INSTRUKSI: Lanjutkan teks tentang kurikulum prototipe di bawah ini, dimulai tepat setelah kalimat terakhirnya.

BAGIAN DOKUMEN:

━━━

Perbaikan di kurikulum prototipe, antara lain, diterapkan dengan adanya 20-30 persen dari jam pembelajaran dalam satu tahun yang mengerjakan proyek dalam kelompok untuk mengatasi masalah nyata di sekitar. Salah satu contoh proyek terkait lingkungan di sekolah dasar dicontohkan Kemendikbudristek dengan nama Cerdik Kelola Sampah Plastik. Proyek satu semester ini dimulai dari pengenalan sampah plastik dan dampaknya, daur ulang, sampai pengumpulan data dan asesmen formatif tentang penyajian data.
Siswa melakukan observasi untuk mengumpulkan data dan memaknai problem sampah plastik di sekitar mereka. ”Jadi siswa mengalami sendiri isu yang dipelajari secara langsung,” kata Anindito.
Dukungan untuk pembelajaran yang merdeka dan memberi otonomi bagi guru dalam mengembangkan kreativitas pembelajaran dan penilaian juga diwujudkan dengan merubah evaluasi. Kewenangan menilai siswa diberikan kepada guru yang memahami proses belajar siswa selama di sekolah. Adapun pemerintah mengevaluasi sistem pendidikan lewat asesmen nasional (AN).

━━━

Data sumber

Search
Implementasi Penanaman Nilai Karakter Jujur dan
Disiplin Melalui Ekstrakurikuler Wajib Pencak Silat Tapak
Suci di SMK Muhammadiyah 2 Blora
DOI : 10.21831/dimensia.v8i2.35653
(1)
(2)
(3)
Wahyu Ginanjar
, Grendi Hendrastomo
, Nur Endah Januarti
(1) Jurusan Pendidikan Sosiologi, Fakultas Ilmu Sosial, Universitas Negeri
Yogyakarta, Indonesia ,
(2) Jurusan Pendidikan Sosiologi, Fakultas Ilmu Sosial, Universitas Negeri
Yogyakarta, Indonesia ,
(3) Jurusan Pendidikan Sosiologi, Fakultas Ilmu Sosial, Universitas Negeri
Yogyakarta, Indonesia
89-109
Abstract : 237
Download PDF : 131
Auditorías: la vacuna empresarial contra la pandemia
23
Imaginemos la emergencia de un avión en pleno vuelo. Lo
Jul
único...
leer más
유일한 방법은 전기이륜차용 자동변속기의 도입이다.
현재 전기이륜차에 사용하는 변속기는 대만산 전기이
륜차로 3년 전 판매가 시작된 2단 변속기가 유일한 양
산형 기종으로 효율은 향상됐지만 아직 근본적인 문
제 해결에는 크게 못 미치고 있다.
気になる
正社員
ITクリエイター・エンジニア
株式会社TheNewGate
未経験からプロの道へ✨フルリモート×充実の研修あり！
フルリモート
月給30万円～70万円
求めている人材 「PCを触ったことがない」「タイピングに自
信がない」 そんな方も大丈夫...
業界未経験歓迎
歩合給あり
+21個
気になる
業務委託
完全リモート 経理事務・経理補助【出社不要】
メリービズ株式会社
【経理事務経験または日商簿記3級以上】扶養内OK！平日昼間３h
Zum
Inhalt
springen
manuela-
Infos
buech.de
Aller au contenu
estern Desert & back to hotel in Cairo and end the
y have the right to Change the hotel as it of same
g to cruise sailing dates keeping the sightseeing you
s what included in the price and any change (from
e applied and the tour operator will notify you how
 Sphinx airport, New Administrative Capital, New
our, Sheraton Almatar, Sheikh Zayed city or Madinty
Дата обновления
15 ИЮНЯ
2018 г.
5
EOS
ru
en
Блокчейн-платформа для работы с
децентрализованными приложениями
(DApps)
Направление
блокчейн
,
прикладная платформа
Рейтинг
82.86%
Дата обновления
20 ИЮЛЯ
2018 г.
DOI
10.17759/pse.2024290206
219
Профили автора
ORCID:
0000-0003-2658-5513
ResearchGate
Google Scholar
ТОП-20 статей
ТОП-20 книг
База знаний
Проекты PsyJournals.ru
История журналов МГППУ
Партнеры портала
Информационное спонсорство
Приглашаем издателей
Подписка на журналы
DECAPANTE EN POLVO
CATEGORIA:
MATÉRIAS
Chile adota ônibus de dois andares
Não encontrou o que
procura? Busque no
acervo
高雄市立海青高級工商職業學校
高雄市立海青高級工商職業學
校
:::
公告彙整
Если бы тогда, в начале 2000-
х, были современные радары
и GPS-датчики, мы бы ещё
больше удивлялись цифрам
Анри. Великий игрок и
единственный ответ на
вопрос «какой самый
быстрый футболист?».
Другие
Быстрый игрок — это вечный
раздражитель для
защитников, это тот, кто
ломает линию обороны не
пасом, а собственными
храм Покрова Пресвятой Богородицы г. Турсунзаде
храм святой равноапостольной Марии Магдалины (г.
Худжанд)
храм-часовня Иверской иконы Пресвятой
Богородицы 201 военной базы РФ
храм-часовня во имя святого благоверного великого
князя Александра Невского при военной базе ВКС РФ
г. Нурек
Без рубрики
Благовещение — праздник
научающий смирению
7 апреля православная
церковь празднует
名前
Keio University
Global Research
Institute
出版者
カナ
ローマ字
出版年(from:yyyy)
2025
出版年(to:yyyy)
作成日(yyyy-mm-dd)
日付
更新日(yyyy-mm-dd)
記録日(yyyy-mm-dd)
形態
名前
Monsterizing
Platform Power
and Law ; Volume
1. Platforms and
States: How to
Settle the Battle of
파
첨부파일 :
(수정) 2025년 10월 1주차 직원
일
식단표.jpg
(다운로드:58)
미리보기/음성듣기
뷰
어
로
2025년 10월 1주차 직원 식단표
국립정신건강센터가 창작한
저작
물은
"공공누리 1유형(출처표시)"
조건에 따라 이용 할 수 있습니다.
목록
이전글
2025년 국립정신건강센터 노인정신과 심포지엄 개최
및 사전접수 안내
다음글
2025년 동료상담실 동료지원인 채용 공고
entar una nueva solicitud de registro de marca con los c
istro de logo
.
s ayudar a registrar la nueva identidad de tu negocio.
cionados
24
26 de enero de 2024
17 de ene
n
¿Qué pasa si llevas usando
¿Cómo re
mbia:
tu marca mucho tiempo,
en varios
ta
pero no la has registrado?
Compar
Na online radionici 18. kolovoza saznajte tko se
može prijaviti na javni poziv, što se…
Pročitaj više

━━━

JAWABAN:
Kebijakan AN memotret pengukuran keberhasilan pembelajaran di sekolah berdasarkan pengalaman belajar yang diberikan kepada siswa. Hasil AN akan menjadi rapor pendidikan bagi sekolah dan daerah serta sebagai informasi dan evalusi seberapa baik pendidik dan pemerintah daerah memfasilitasi pembelajaran demi mendorong perubahan positif untuk pembelajaran yang berfokus pada kompetensi dan karakter.
Perbaikan buku teks yang benar juga dibutuhkan dengan memandu guru untuk berpikir merdeka. Buku teks diikuti secara merdeka, bukan sebagai resep yang harus diikuti secara baku. Sebab, buku teks hanyalah salah satu sumber pembelajaran.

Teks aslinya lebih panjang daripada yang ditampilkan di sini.